La conférence de Varsovie s’est achevée en novembre 2013 dans une indifférence quasi-générale. A cette occasion, la Chine, leader mondial dans l’émission de gaz à effet de serre, a sévèrement tancé les pays développés à propos de leur manque de « volonté politique ». Une remontrance qui en dit long sur la stratégie de l’Empire du milieu.
Querelle sur les mots et les intentions
Les deux semaines de négociation ont pris fin plus d’un jour avant la date prévue, signe révélateur d’un sommet pour la forme ayant produit principalement de belles intentions. Plus de 190 pays se sont réunis pour préparer les « contributions » de chacun dans la réduction des émissions de gaz à effet de serre à partir de 2020. Une formalisation des objectifs doit intervenir en 2015. Le terme « contributions » fut adopté en lieu et place d’ « engagements » suite à une objection de la Chine et de l’Inde qui n’hésitèrent pas à s’opposer vivement aux Etats-Unis et au reste des pays développés.
Cette question sémantique occupe une importance cruciale, attendu que la Chine reproche à certains pays développés :
de ne pas tenir leurs engagements de réductions de rejets atmosphériques
de ne pas procéder aux transferts technologiques et financiers permettant d’adresser les enjeux colossaux du changement climatique.
Le chef de la délégation américaine accusa en retour la Chine de revenir au cours des dernières heures de négociation sur l’accord, en demandant que seules les nations développées soient astreintes à une réduction des émissions. Ainsi, la Chine, premier émetteur de gaz à effet de serre, arguant du fait que le pays poursuit son développement et manquant d’une aide indispensable des pays développés, peut laisser filer ses émissions.
Les préoccupations économiques éclipsent donc largement les considérations écologiques alors que les rapports scientifiques se font de plus en plus alarmistes s’agissant du réchauffement climatique.
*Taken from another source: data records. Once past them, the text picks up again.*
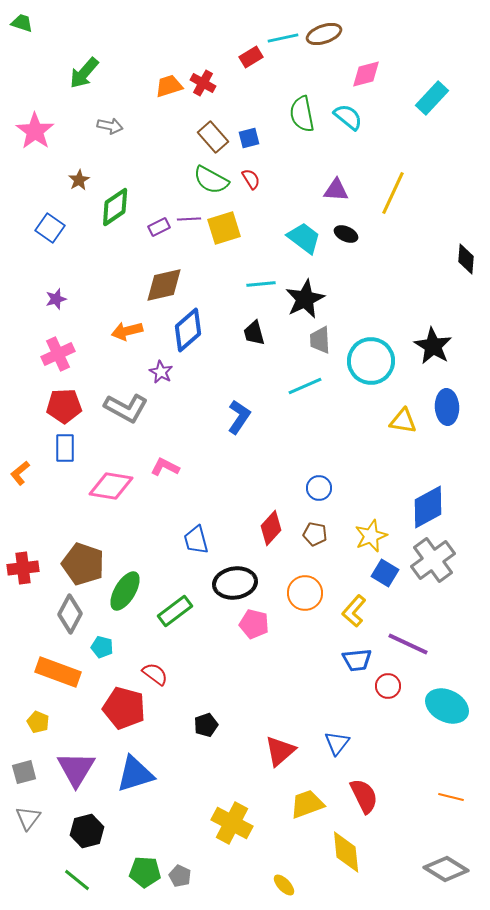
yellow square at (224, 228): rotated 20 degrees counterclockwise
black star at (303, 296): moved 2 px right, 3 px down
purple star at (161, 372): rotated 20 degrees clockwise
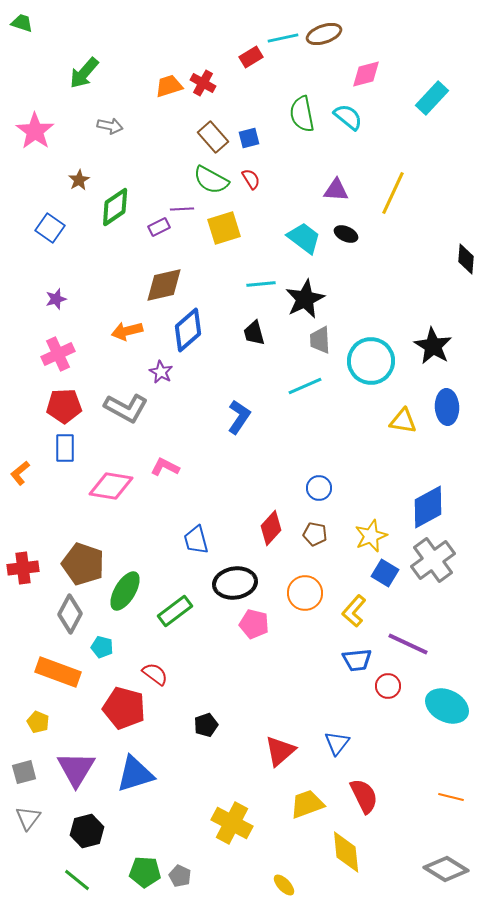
purple line at (189, 219): moved 7 px left, 10 px up
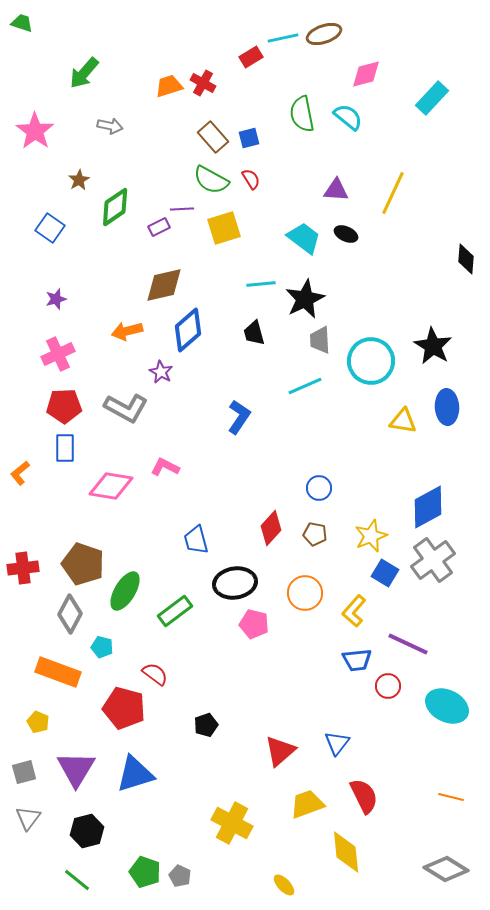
green pentagon at (145, 872): rotated 16 degrees clockwise
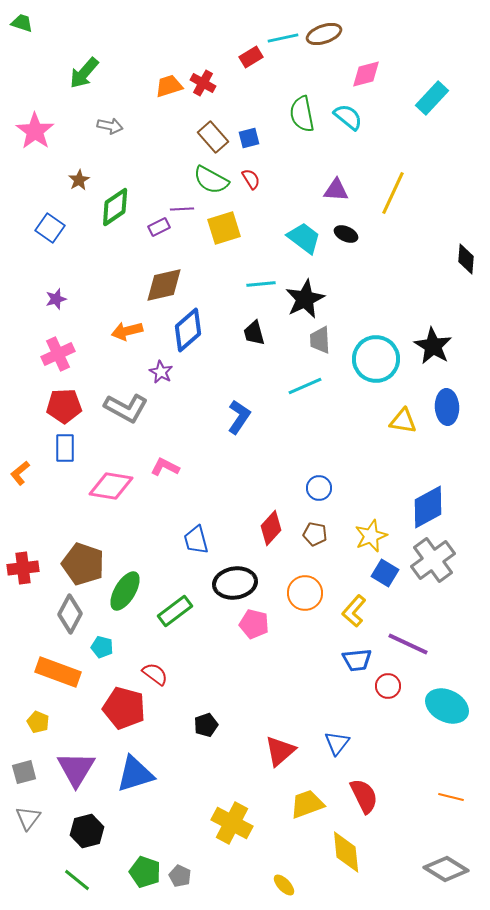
cyan circle at (371, 361): moved 5 px right, 2 px up
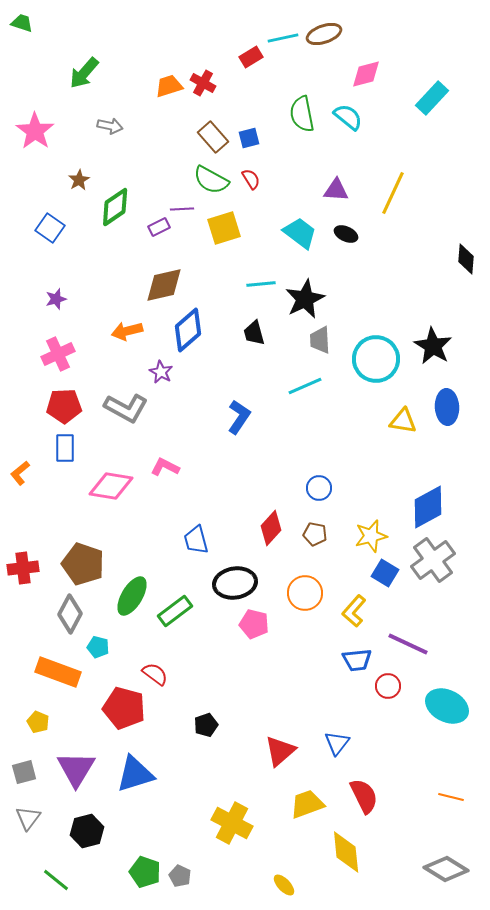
cyan trapezoid at (304, 238): moved 4 px left, 5 px up
yellow star at (371, 536): rotated 8 degrees clockwise
green ellipse at (125, 591): moved 7 px right, 5 px down
cyan pentagon at (102, 647): moved 4 px left
green line at (77, 880): moved 21 px left
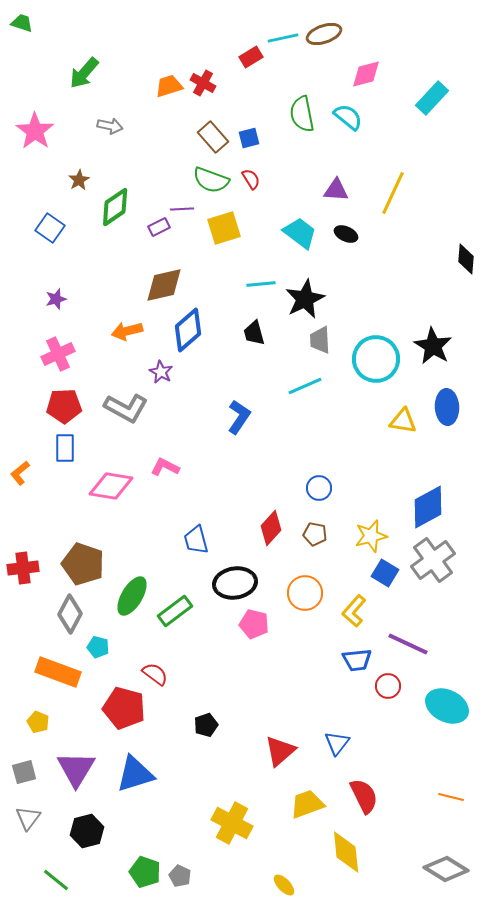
green semicircle at (211, 180): rotated 9 degrees counterclockwise
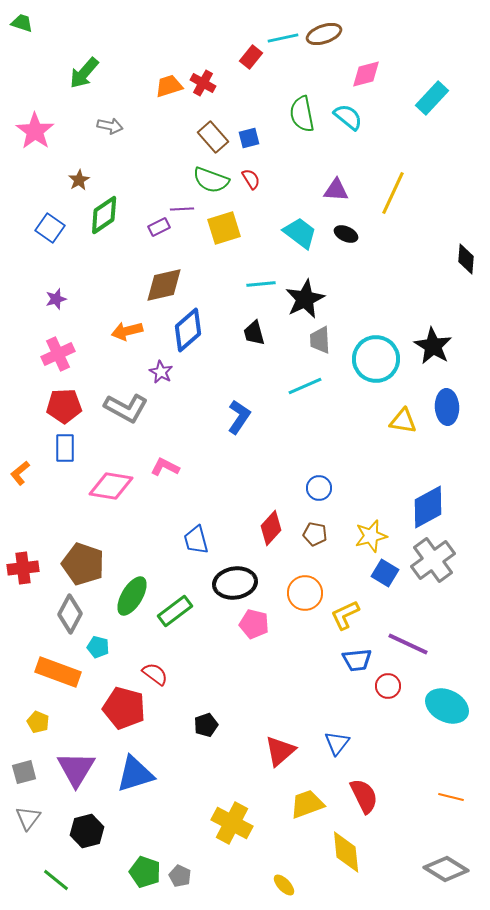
red rectangle at (251, 57): rotated 20 degrees counterclockwise
green diamond at (115, 207): moved 11 px left, 8 px down
yellow L-shape at (354, 611): moved 9 px left, 4 px down; rotated 24 degrees clockwise
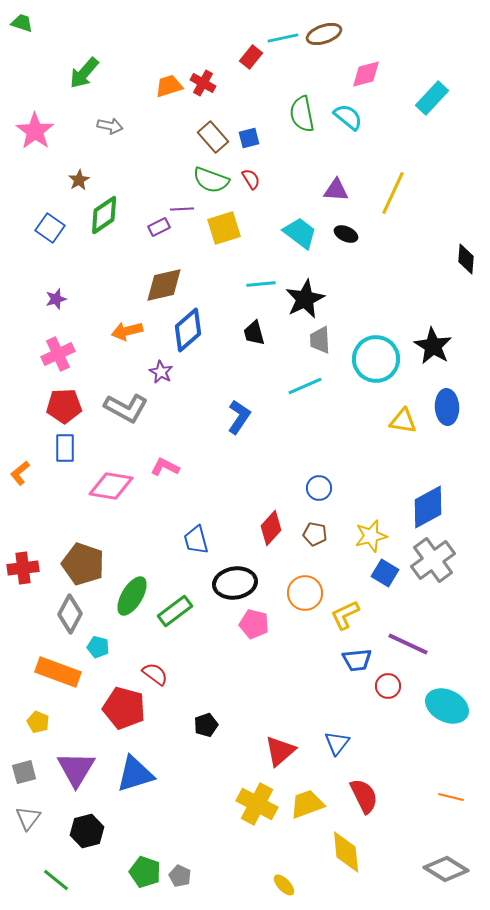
yellow cross at (232, 823): moved 25 px right, 19 px up
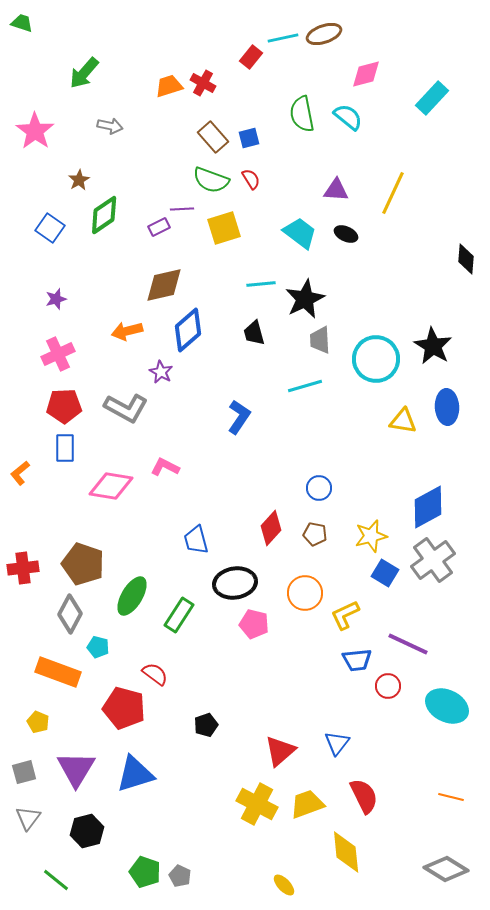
cyan line at (305, 386): rotated 8 degrees clockwise
green rectangle at (175, 611): moved 4 px right, 4 px down; rotated 20 degrees counterclockwise
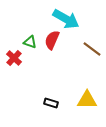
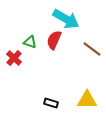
red semicircle: moved 2 px right
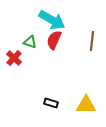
cyan arrow: moved 14 px left, 1 px down
brown line: moved 8 px up; rotated 60 degrees clockwise
yellow triangle: moved 1 px left, 5 px down
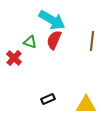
black rectangle: moved 3 px left, 4 px up; rotated 40 degrees counterclockwise
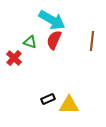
yellow triangle: moved 17 px left
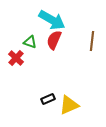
red cross: moved 2 px right
yellow triangle: rotated 25 degrees counterclockwise
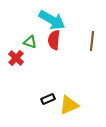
red semicircle: rotated 18 degrees counterclockwise
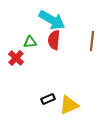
green triangle: rotated 24 degrees counterclockwise
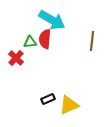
red semicircle: moved 9 px left, 1 px up
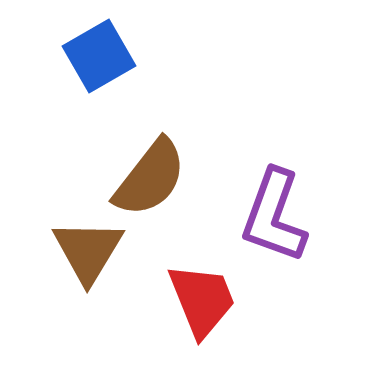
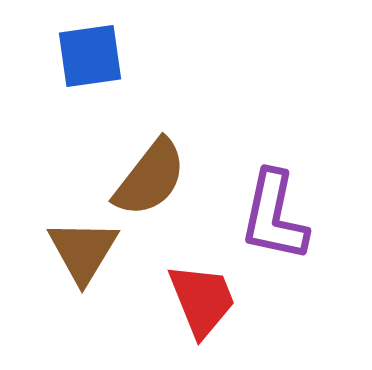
blue square: moved 9 px left; rotated 22 degrees clockwise
purple L-shape: rotated 8 degrees counterclockwise
brown triangle: moved 5 px left
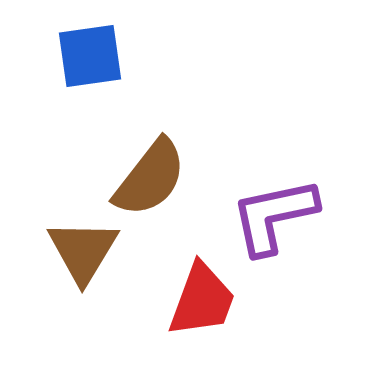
purple L-shape: rotated 66 degrees clockwise
red trapezoid: rotated 42 degrees clockwise
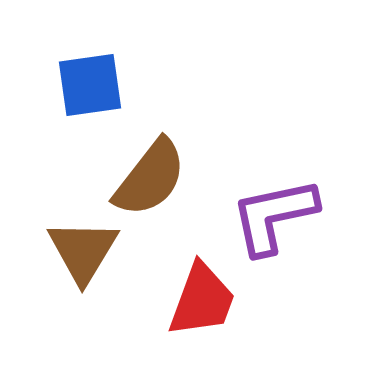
blue square: moved 29 px down
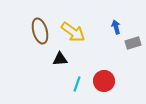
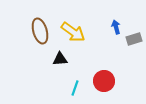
gray rectangle: moved 1 px right, 4 px up
cyan line: moved 2 px left, 4 px down
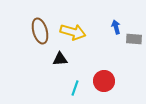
yellow arrow: rotated 20 degrees counterclockwise
gray rectangle: rotated 21 degrees clockwise
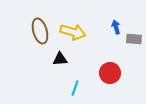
red circle: moved 6 px right, 8 px up
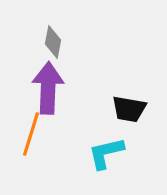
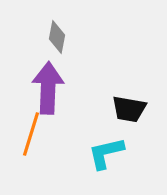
gray diamond: moved 4 px right, 5 px up
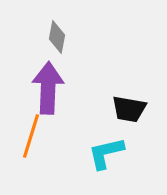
orange line: moved 2 px down
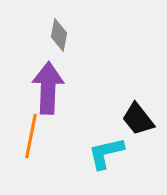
gray diamond: moved 2 px right, 2 px up
black trapezoid: moved 9 px right, 10 px down; rotated 42 degrees clockwise
orange line: rotated 6 degrees counterclockwise
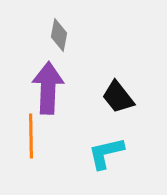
black trapezoid: moved 20 px left, 22 px up
orange line: rotated 12 degrees counterclockwise
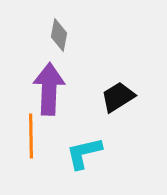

Oui, il y a de quoi tiquer. Avant de tirer des conclusions hâtives, faisons un petit détour par quelques faits et chiffres.
Quand les chiffres parlent d’eux-mêmes
Le nord-est de la Chine se nappe régulièrement d’un épais manteau gris allant jusqu’à arrêter temporairement l’activité économique. Un enfant de 8 ans fut frappé récemment par un cancer des poumons dû bien évidemment à la pollution atmosphérique. En 2012, la Chine rejeta 7 tonnes de CO2 par habitant tandis que les Etats-Unis en expulsèrent 16. L’écart de rejets par habitant entre les deux puissances a considérablement diminué depuis 2000 car les émissions de la Chine ont explosé, avec une croissance de 9% par an. Parallèlement, les pays développés ont limité et même légèrement diminué les émissions malgré la croissance de leur population. Tous les chiffres sont disponibles sur le site globalcarbonatlas.org créé à l’occasion de la conférence de Varsovie.
Sur le plan purement économique, malgré une croissance supérieure à 7,5% depuis 1991 et ayant dépassé à trois reprises les 14%, le PIB par habitant de la Chine atteint seulement 6569$ en 2013 (France : 42990$, USA : 52839$). Le géant asiatique, par la taille de son territoire, ne joue pas encore dans la même cour que l’Occident s’agissant de la richesse par tête. Mais est-ce une raison d’invoquer le statut de pays en développement afin de ne pas avoir à se fixer des objectifs environnementaux ?
Pour que le PIB par habitant de la Chine atteigne le niveau français, il faudrait le multiplier par 6,5. Bien évidemment, les rejets ne peuvent être proportionnels, sinon, ils atteindraient 45 tonnes par habitant ! Ce petit calcul légitime donc la revendication chinoise quant aux transferts de technologies. En effet, les rejets de CO2 actuels apparaissent très élevés comparativement au PIB. Si l’Occident pollue moins, elle possède nécessairement des technologies limitant les rejets.
Un sommet révélateur des tensions internationales
La stratégie de l’Empire du milieu se dévoile au travers de ce rapport de force environnemental. Elle correspond trait pour trait à celle de l’Inde invoquant les transferts technologiques s’agissant des commandes hypothétiques de rafales français. Or, l’innovation constitue la pierre angulaire de la guerre économique ! Que les secrets soient conservés pour des raisons militaires, soit. Par contre, différer les transferts de technologies au sujet de l’environnement, cela pourrait s’appeler un crime contre la planète, quand bien même les procédés en question concernent le domaine hautement stratégique de l’énergie.
L’accord issu du sommet de Varsovie manifeste ainsi la faible motivation des participants tout autant que la domination de l’économie sur les préoccupations environnementales. Le refus de l’Occident de procéder à davantage de transferts technologiques reflète quant à lui l’incapacité à diffuser le pouvoir et donc la richesse, pilier de la stabilité sociale quand on promet la croissance pour certains, ou son retour pour d’autres.